▸ Problem to work on:
Repeat the data exactly. Pictures are not part of the copy.

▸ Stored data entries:
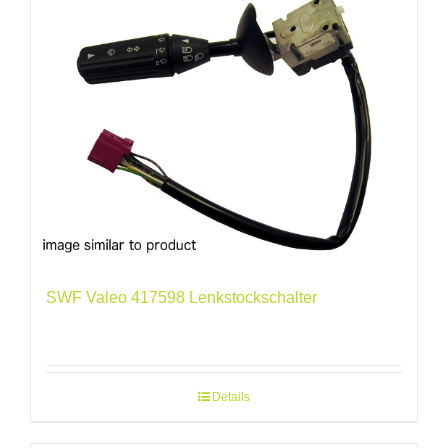
SWF Valeo 417598 Lenkstockschalter
Details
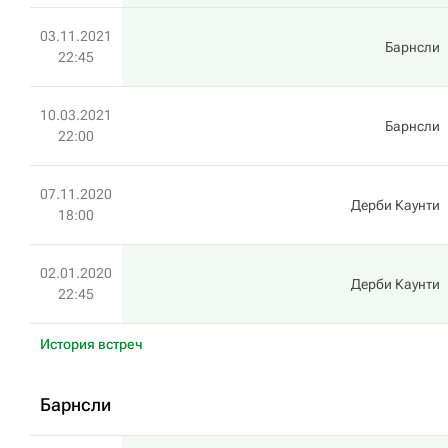
03.11.2021
Барнсли
22:45
10.03.2021
Барнсли
22:00
07.11.2020
Дерби Каунти
18:00
02.01.2020
Дерби Каунти
22:45
История встреч
Барнсли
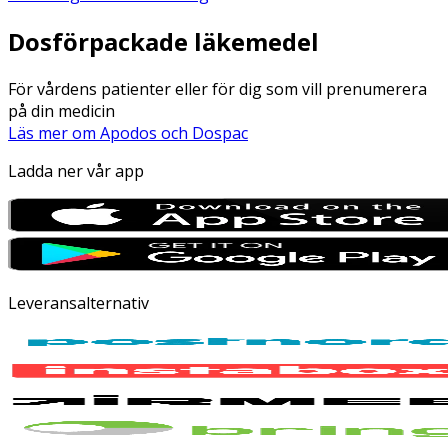
Dosförpackade läkemedel
För vårdens patienter eller för dig som vill prenumerera
på din medicin
Läs mer om Apodos och Dospac
Ladda ner vår app
Leveransalternativ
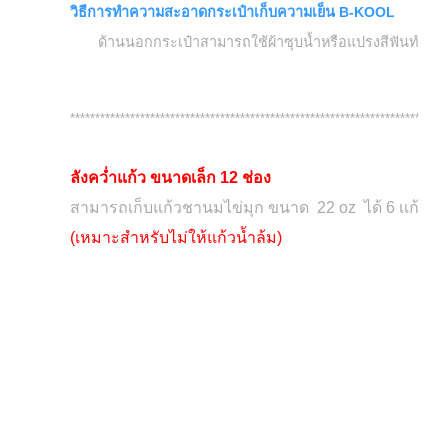
วิธีการทำความสะอาดกระเป๋าเก็บความเย็น B-KOOL
ด้านนอกกระเป๋าสามารถใช้ผ้าซุบน้ำหรือแปรงสีฟันทำความสะอ
***************************************************************************
ลังคว่ำแก้ว ขนาดเล็ก 12 ช่อง
สามารถเก็บแก้วชานมไข่มุก ขนาด 22 oz ได้ 6 เเก้ว
(เหมาะสำหรับไม่ให้แก้วน้ำล้ม)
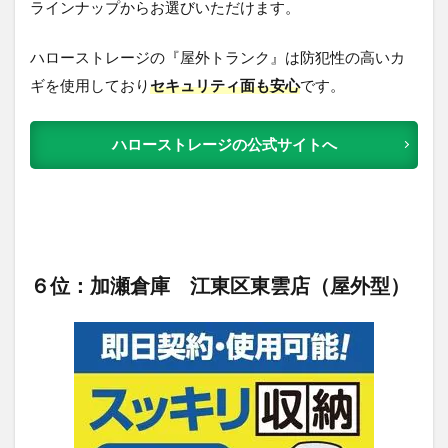
ラインナップからお選びいただけます。
ハローストレージの
『屋外トランク』は防犯性の高いカ
ギを使用しており
セキュリティ面も安心
です。
ハローストレージの公式サイトへ
６位：加瀬倉庫 江東区東雲店（屋外型）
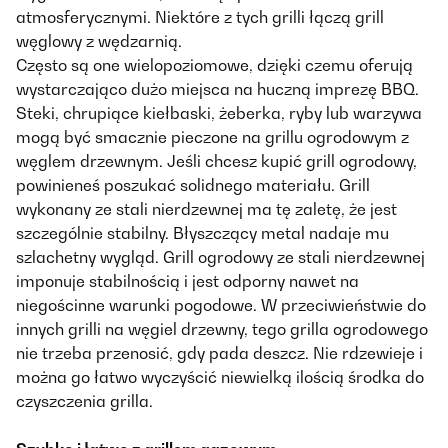
atmosferycznymi. Niektóre z tych grilli łączą grill
węglowy z wędzarnią.
Często są one wielopoziomowe, dzięki czemu oferują
wystarczająco dużo miejsca na huczną imprezę BBQ.
Steki, chrupiące kiełbaski, żeberka, ryby lub warzywa
mogą być smacznie pieczone na grillu ogrodowym z
węglem drzewnym. Jeśli chcesz kupić grill ogrodowy,
powinieneś poszukać solidnego materiału. Grill
wykonany ze stali nierdzewnej ma tę zaletę, że jest
szczególnie stabilny. Błyszczący metal nadaje mu
szlachetny wygląd. Grill ogrodowy ze stali nierdzewnej
imponuje stabilnością i jest odporny nawet na
niegościnne warunki pogodowe. W przeciwieństwie do
innych grilli na węgiel drzewny, tego grilla ogrodowego
nie trzeba przenosić, gdy pada deszcz. Nie rdzewieje i
można go łatwo wyczyścić niewielką ilością środka do
czyszczenia grilla.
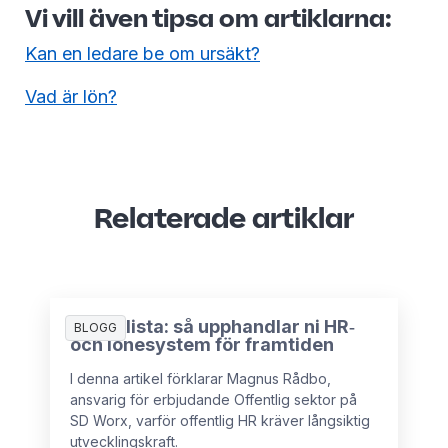
Vi vill även tipsa om artiklarna:
Kan en ledare be om ursäkt?
Vad är lön?
Relaterade artiklar
Checklista: så upphandlar ni HR‑
BLOGG
och lönesystem för framtiden
I denna artikel förklarar Magnus Rådbo,
ansvarig för erbjudande Offentlig sektor på
SD Worx, varför offentlig HR kräver långsiktig
utvecklingskraft.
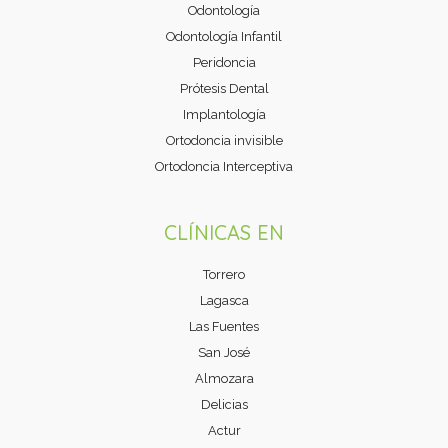
Odontología
Odontología Infantil
Peridoncia
Prótesis Dental
Implantología
Ortodoncia invisible
Ortodoncia Interceptiva
CLÍNICAS EN
Torrero
Lagasca
Las Fuentes
San José
Almozara
Delicias
Actur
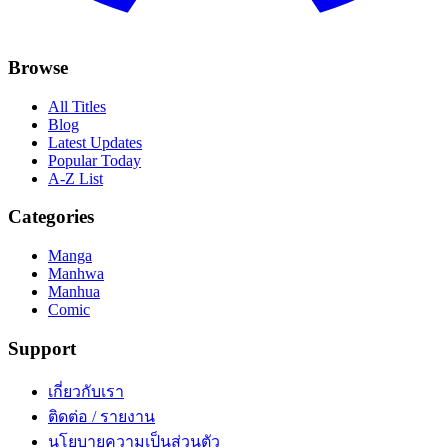
Browse
All Titles
Blog
Latest Updates
Popular Today
A-Z List
Categories
Manga
Manhwa
Manhua
Comic
Support
เกี่ยวกับเรา
ติดต่อ / รายงาน
นโยบายความเป็นส่วนตัว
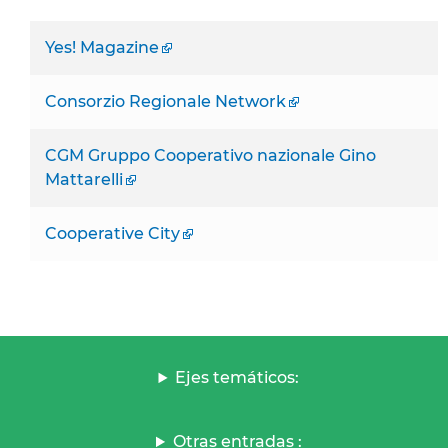
Yes! Magazine
Consorzio Regionale Network
CGM Gruppo Cooperativo nazionale Gino
Mattarelli
Cooperative City
Ejes temáticos:
Otras entradas :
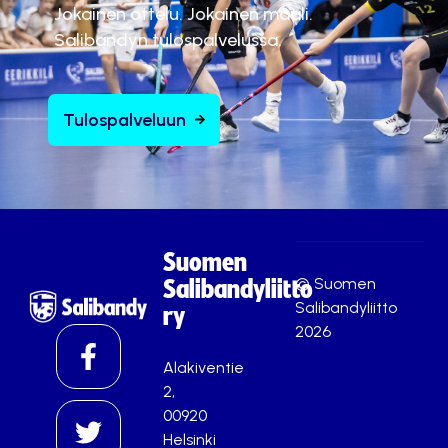
Jokainen ottelu. Jokainen maali.
Salibandyn tulospalvelussa.
Tulospalveluun
Suomen
© Suomen
Salibandyliitto
Salibandyliitto
ry
2026
Alakiventie
2,
00920
Helsinki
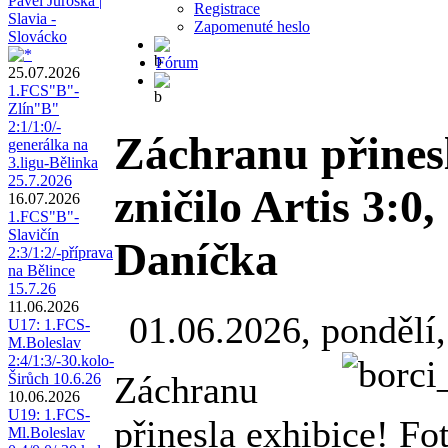
Pavel Juroška |
Registrace
Slavia -
Zapomenuté heslo
Slovácko
Fórum
25.07.2026
1.FCS"B"-
Zlín"B"
2:1/1:0/-
Záchranu přinesl
generálka na
3.ligu-Bělinka
25.7.2026
zničilo Artis 3:0
16.07.2026
1.FCS"B"-
Slavičín
Daníčka
2:3/1:2/-příprava
na Bělince
15.7.26
11.06.2026
01.06.2026, pondělí,
U17: 1.FCS-
M.Boleslav
2:4/1:3/-30.kolo-
Záchranu
Širůch 10.6.26
10.06.2026
U19: 1.FCS-
přinesla exhibice! Fo
Ml.Boleslav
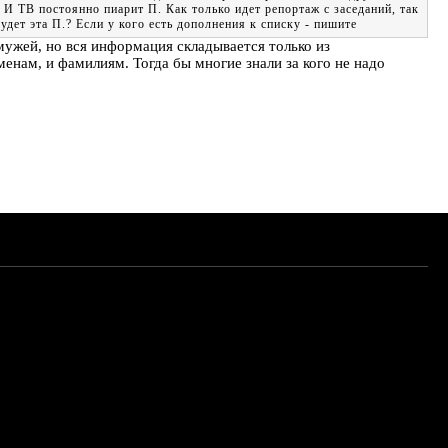
 И ТВ постоянно пиарит П. Как только идет репортаж с заседаний, так
удет эта П.? Если у кого есть дополнения к списку - пишите
 мужей, но вся информация складывается только из
менам, и фамилиям. Тогда бы многие знали за кого не надо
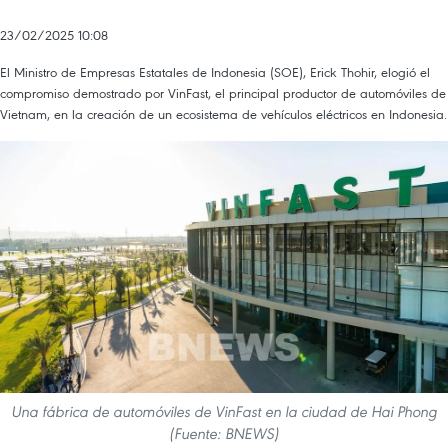
23/02/2025 10:08
El Ministro de Empresas Estatales de Indonesia (SOE), Erick Thohir, elogió el
compromiso demostrado por VinFast, el principal productor de automóviles de
Vietnam, en la creación de un ecosistema de vehículos eléctricos en Indonesia.
Una fábrica de automóviles de VinFast en la ciudad de Hai Phong
(Fuente: BNEWS)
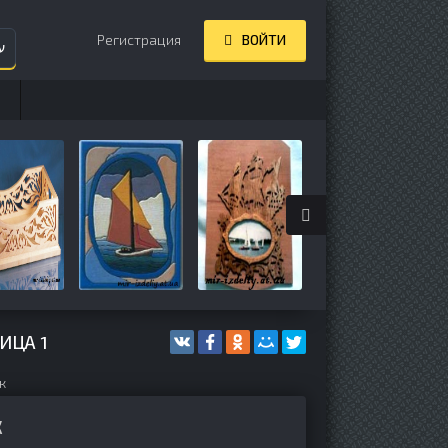
Регистрация
ВОЙТИ
ע
НИЦА
1
к
К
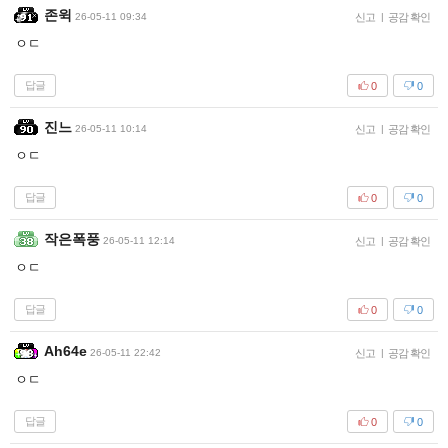
존윅
26-05-11 09:34
신고
|
공감 확인
ㅇㄷ
답글
0
0
진느
26-05-11 10:14
신고
|
공감 확인
ㅇㄷ
답글
0
0
작은폭풍
26-05-11 12:14
신고
|
공감 확인
ㅇㄷ
답글
0
0
Ah64e
26-05-11 22:42
신고
|
공감 확인
ㅇㄷ
답글
0
0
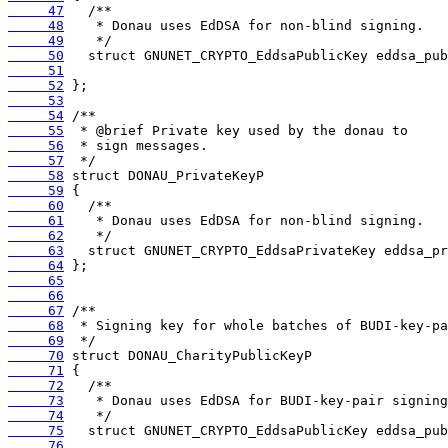
     47
     48
     49
     50
     51
     52
     53
     54
     55
     56
     57
     58
     59
     60
     61
     62
     63
     64
     65
     66
     67
     68
     69
     70
     71
     72
     73
     74
     75
     76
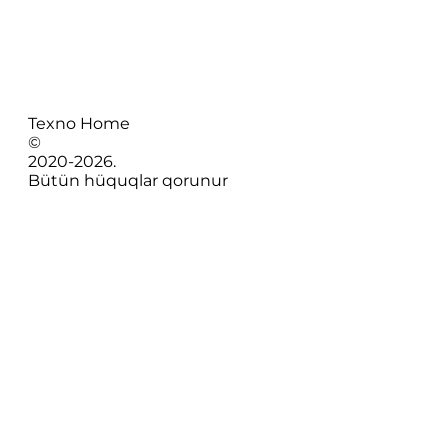
Texno Home
©
2020-
2026
.
Bütün hüquqlar qorunur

▸ Reply to the exercise:
SWF Valeo 417598 Lenkstockschalter
Details
03.11.2021
Барнсли
22:45
10.03.2021
Барнсли
22:00
07.11.2020
Дерби Каунти
18:00
02.01.2020
Дерби Каунти
22:45
История встреч
Барнсли
Dosförpackade läkemedel
För vårdens patienter eller för dig som vill prenumerera
på din medicin
Läs mer om Apodos och Dospac
Ladda ner vår app
Leveransalternativ
วิธีการทำความสะอาดกระเป๋าเก็บความเย็น B-KOOL
ด้านนอกกระเป๋าสามารถใช้ผ้าซุบน้ำหรือแปรงสีฟันทำความสะอ
***************************************************************************
ลังคว่ำแก้ว ขนาดเล็ก 12 ช่อง
สามารถเก็บแก้วชานมไข่มุก ขนาด 22 oz ได้ 6 เเก้ว
(เหมาะสำหรับไม่ให้แก้วน้ำล้ม)
ラインナップからお選びいただけます。
ハローストレージの
『屋外トランク』は防犯性の高いカ
ギを使用しており
セキュリティ面も安心
です。
ハローストレージの公式サイトへ
６位：加瀬倉庫 江東区東雲店（屋外型）
atmosferycznymi. Niektóre z tych grilli łączą grill
węglowy z wędzarnią.
Często są one wielopoziomowe, dzięki czemu oferują
wystarczająco dużo miejsca na huczną imprezę BBQ.
Steki, chrupiące kiełbaski, żeberka, ryby lub warzywa
mogą być smacznie pieczone na grillu ogrodowym z
węglem drzewnym. Jeśli chcesz kupić grill ogrodowy,
powinieneś poszukać solidnego materiału. Grill
wykonany ze stali nierdzewnej ma tę zaletę, że jest
szczególnie stabilny. Błyszczący metal nadaje mu
szlachetny wygląd. Grill ogrodowy ze stali nierdzewnej
imponuje stabilnością i jest odporny nawet na
niegościnne warunki pogodowe. W przeciwieństwie do
innych grilli na węgiel drzewny, tego grilla ogrodowego
nie trzeba przenosić, gdy pada deszcz. Nie rdzewieje i
można go łatwo wyczyścić niewielką ilością środka do
czyszczenia grilla.
Vi vill även tipsa om artiklarna:
Kan en ledare be om ursäkt?
Vad är lön?
Relaterade artiklar
Checklista: så upphandlar ni HR‑
BLOGG
och lönesystem för framtiden
I denna artikel förklarar Magnus Rådbo,
ansvarig för erbjudande Offentlig sektor på
SD Worx, varför offentlig HR kräver långsiktig
utvecklingskraft.
Odontología
Odontología Infantil
Peridoncia
Prótesis Dental
Implantología
Ortodoncia invisible
Ortodoncia Interceptiva
CLÍNICAS EN
Torrero
Lagasca
Las Fuentes
San José
Almozara
Delicias
Actur
Browse
All Titles
Blog
Latest Updates
Popular Today
A-Z List
Categories
Manga
Manhwa
Manhua
Comic
Support
เกี่ยวกับเรา
ติดต่อ / รายงาน
นโยบายความเป็นส่วนตัว
Yes! Magazine
Consorzio Regionale Network
CGM Gruppo Cooperativo nazionale Gino
Mattarelli
Cooperative City
Ejes temáticos:
Otras entradas :
Jokainen ottelu. Jokainen maali.
Salibandyn tulospalvelussa.
Tulospalveluun
Suomen
© Suomen
Salibandyliitto
Salibandyliitto
ry
2026
Alakiventie
2,
00920
Helsinki
Pavel Juroška |
Registrace
Slavia -
Zapomenuté heslo
Slovácko
Fórum
25.07.2026
1.FCS"B"-
Zlín"B"
2:1/1:0/-
Záchranu přinesl
generálka na
3.ligu-Bělinka
25.7.2026
zničilo Artis 3:0
16.07.2026
1.FCS"B"-
Slavičín
Daníčka
2:3/1:2/-příprava
na Bělince
15.7.26
11.06.2026
01.06.2026, pondělí,
U17: 1.FCS-
M.Boleslav
2:4/1:3/-30.kolo-
Záchranu
Širůch 10.6.26
10.06.2026
U19: 1.FCS-
přinesla exhibice! Fo
Ml.Boleslav
 И ТВ постоянно пиарит П. Как только идет репортаж с заседаний, так
удет эта П.? Если у кого есть дополнения к списку - пишите
 мужей, но вся информация складывается только из
менам, и фамилиям. Тогда бы многие знали за кого не надо
23/02/2025 10:08
El Ministro de Empresas Estatales de Indonesia (SOE), Erick Thohir, elogió el
compromiso demostrado por VinFast, el principal productor de automóviles de
Vietnam, en la creación de un ecosistema de vehículos eléctricos en Indonesia.
Una fábrica de automóviles de VinFast en la ciudad de Hai Phong
(Fuente: BNEWS)
Регистрация
ВОЙТИ
ע
НИЦА
1
к
К
존윅
26-05-11 09:34
신고
|
공감 확인
ㅇㄷ
답글
0
0
진느
26-05-11 10:14
신고
|
공감 확인
ㅇㄷ
답글
0
0
작은폭풍
26-05-11 12:14
신고
|
공감 확인
ㅇㄷ
답글
0
0
Ah64e
26-05-11 22:42
신고
|
공감 확인
ㅇㄷ
답글
0
0
     47
     48
     49
     50
     51
     52
     53
     54
     55
     56
     57
     58
     59
     60
     61
     62
     63
     64
     65
     66
     67
     68
     69
     70
     71
     72
     73
     74
     75
     76
Texno Home
©
2020-
2026
.
Bütün hüquqlar qorunur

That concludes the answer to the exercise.